*How to complete this task*.
Your output must be the lines below from the line containing "Mini Split Replacement in Oldsmar, FL" to the line containing "Mexico and Canada with Greyhound and FlixBus.", both lines included, reproduced exactly and without pictures.

Start of Entries provided

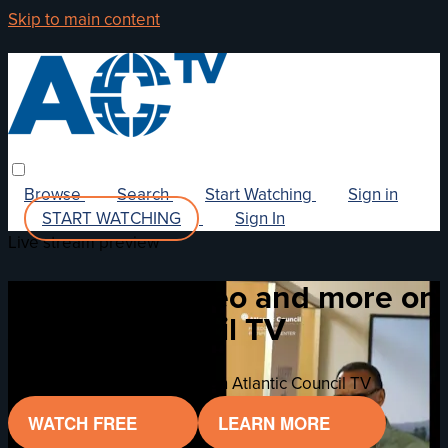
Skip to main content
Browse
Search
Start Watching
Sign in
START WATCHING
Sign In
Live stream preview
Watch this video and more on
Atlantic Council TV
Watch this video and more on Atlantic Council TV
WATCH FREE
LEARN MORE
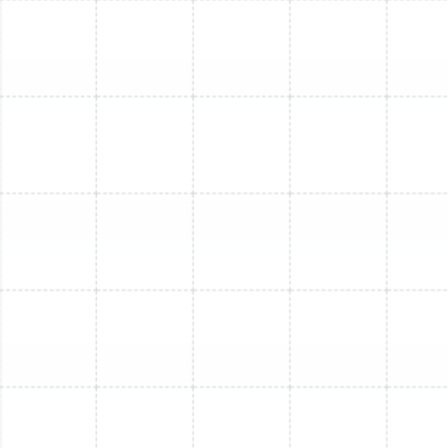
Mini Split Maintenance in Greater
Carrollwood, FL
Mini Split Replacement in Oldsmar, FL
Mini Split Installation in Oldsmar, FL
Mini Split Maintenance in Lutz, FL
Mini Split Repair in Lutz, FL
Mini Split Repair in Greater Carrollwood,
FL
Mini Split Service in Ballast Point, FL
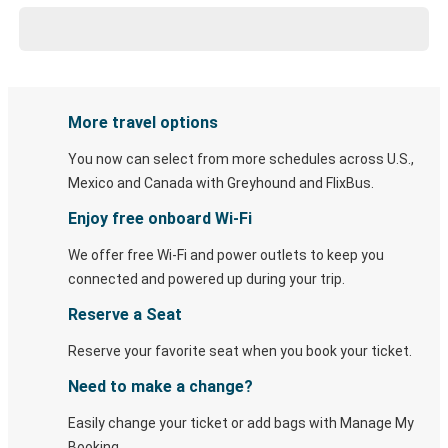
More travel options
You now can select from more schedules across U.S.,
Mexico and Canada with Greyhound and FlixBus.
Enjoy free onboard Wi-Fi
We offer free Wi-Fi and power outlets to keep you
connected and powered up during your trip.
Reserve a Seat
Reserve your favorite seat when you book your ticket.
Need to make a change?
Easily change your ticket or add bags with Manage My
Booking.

End of Entries provided

*Written response*.
Mini Split Replacement in Oldsmar, FL
Mini Split Installation in Oldsmar, FL
Mini Split Maintenance in Lutz, FL
Mini Split Repair in Lutz, FL
Mini Split Repair in Greater Carrollwood,
FL
Mini Split Service in Ballast Point, FL
More travel options
You now can select from more schedules across U.S.,
Mexico and Canada with Greyhound and FlixBus.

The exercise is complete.